TEXTE FOURNI:
Le monde feutré des maîtres hollandais à la Galerie Nationale

« Rembrandt & Co., Histoires de l'art au siècle de la prospérité » est la nouvelle exposition proposée par la Galerie nationale, au Palais Sternberg, à partir du 10 février et jusqu’au 27 mai prochain. Celle-ci se veut une plongée dans l’art des maîtres hollandais du XVIIe siècle et du début du XVIIIe siècle.

Esaias van de Velde
Il est une poésie et une aura de mystère dans la peinture hollandaise qui ne cessent de fasciner aujourd’hui encore, plongeant l’observateur du XXIe siècle dans une rêverie délicieuse d’autres temps. Ceux où l’on patinait sur la glace au pied des murailles d’une ville, où le velours des vêtements exhalait une douce chaleur, où la nature semblait une jungle touffue et irréelle, où sur les tables s’amoncelaient tranches de citron, grappes de raisin luisantes, rose coupée sur une nappe en taffetas.

DONNÉES FOURNIES:
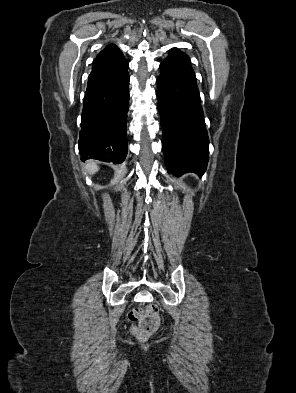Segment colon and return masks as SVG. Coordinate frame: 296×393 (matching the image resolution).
I'll use <instances>...</instances> for the list:
<instances>
[{
  "mask_svg": "<svg viewBox=\"0 0 296 393\" xmlns=\"http://www.w3.org/2000/svg\"><path fill=\"white\" fill-rule=\"evenodd\" d=\"M129 318L138 323L131 331L140 339L148 338L155 333L160 326L159 310L158 307L153 304L131 310Z\"/></svg>",
  "mask_w": 296,
  "mask_h": 393,
  "instance_id": "1",
  "label": "colon"
}]
</instances>
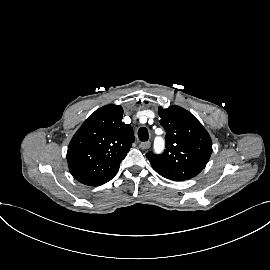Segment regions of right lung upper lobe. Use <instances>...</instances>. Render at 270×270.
Instances as JSON below:
<instances>
[{"label": "right lung upper lobe", "instance_id": "cb5924a9", "mask_svg": "<svg viewBox=\"0 0 270 270\" xmlns=\"http://www.w3.org/2000/svg\"><path fill=\"white\" fill-rule=\"evenodd\" d=\"M123 109L113 104L92 113L73 136L67 151L72 176L88 186H99L118 172L134 142L131 125L122 122Z\"/></svg>", "mask_w": 270, "mask_h": 270}]
</instances>
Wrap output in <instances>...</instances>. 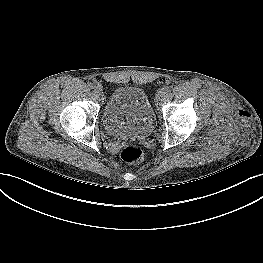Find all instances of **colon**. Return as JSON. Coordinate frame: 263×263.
<instances>
[{"label":"colon","instance_id":"5ec220e1","mask_svg":"<svg viewBox=\"0 0 263 263\" xmlns=\"http://www.w3.org/2000/svg\"><path fill=\"white\" fill-rule=\"evenodd\" d=\"M120 156L126 162L136 163L142 160L143 152L138 146L127 145L121 151Z\"/></svg>","mask_w":263,"mask_h":263}]
</instances>
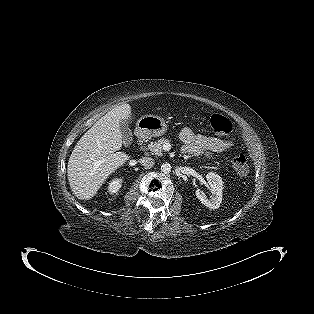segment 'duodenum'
<instances>
[{
	"mask_svg": "<svg viewBox=\"0 0 314 314\" xmlns=\"http://www.w3.org/2000/svg\"><path fill=\"white\" fill-rule=\"evenodd\" d=\"M144 140H145V135L142 134V133H139V134L137 135V141H138V143H142V142H144Z\"/></svg>",
	"mask_w": 314,
	"mask_h": 314,
	"instance_id": "1",
	"label": "duodenum"
}]
</instances>
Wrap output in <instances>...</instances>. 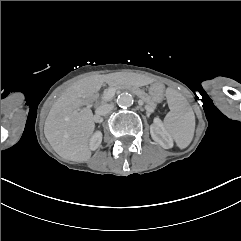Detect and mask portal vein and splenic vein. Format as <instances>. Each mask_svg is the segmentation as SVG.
<instances>
[{
	"label": "portal vein and splenic vein",
	"instance_id": "obj_1",
	"mask_svg": "<svg viewBox=\"0 0 241 241\" xmlns=\"http://www.w3.org/2000/svg\"><path fill=\"white\" fill-rule=\"evenodd\" d=\"M106 93H107V96L113 97L114 94H115V89L114 88H109Z\"/></svg>",
	"mask_w": 241,
	"mask_h": 241
}]
</instances>
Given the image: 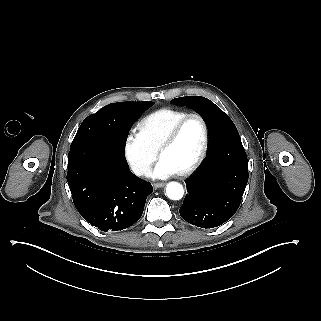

DÉFIS:
1 > D'après le texte sur l'exposition des maîtres hollandais, qu'est-ce qui s'amoncelait sur les tables ? Citez chaque élément.
2 > Jusqu'à quelle date l'exposition présentée dans le texte sur l'exposition des maîtres hollandais reste-t-elle ouverte ?
3 > Prolongez le texte sur l'exposition des maîtres hollandais à partir de sa dernière phrase.

RÉPONSES RÉDIGÉES:
1 > Tranches de citron ; grappes de raisin luisantes ; rose coupée sur une nappe en taffetas.

2 > Jusqu'au 27 mai.

3 >
Scènes de genre, portraits, paysages ou nature morte : tels sont les types de peintures par lesquelles les maîtres hollandais ont porté l’art à son summum. La Galerie nationale de Prague propose de plonger dans cet univers lointain dans le temps et pourtant étrangement si proche pour qui veut bien s’y arrêter un moment. Anja Ševčík est la commissaire de l’exposition Rembrandt & Co. :

Nicolaes Gillis
« Regardez les portraits ou les natures mortes : un écrivain a décrit ces peintures comme un royaume des objets. On peut en effet y admirer et y interpréter tellement de choses…Mais pour nous, ce qui était important, c’était de replacer la collection dans une société particulière, celle de la Hollande du XVIIe siècle. »

Et cette Hollande du XVIIe siècle qui voit naître le grand maître, Rembrandt, est une Hollande qui connaît un essor économique sans équivalent, un commerce international en plein boom, parallèlement à une autonomisation vis-à-vis des Pays-Bas. Tout ceci s’exprime dans les tableaux présentés à la Galerie nationale.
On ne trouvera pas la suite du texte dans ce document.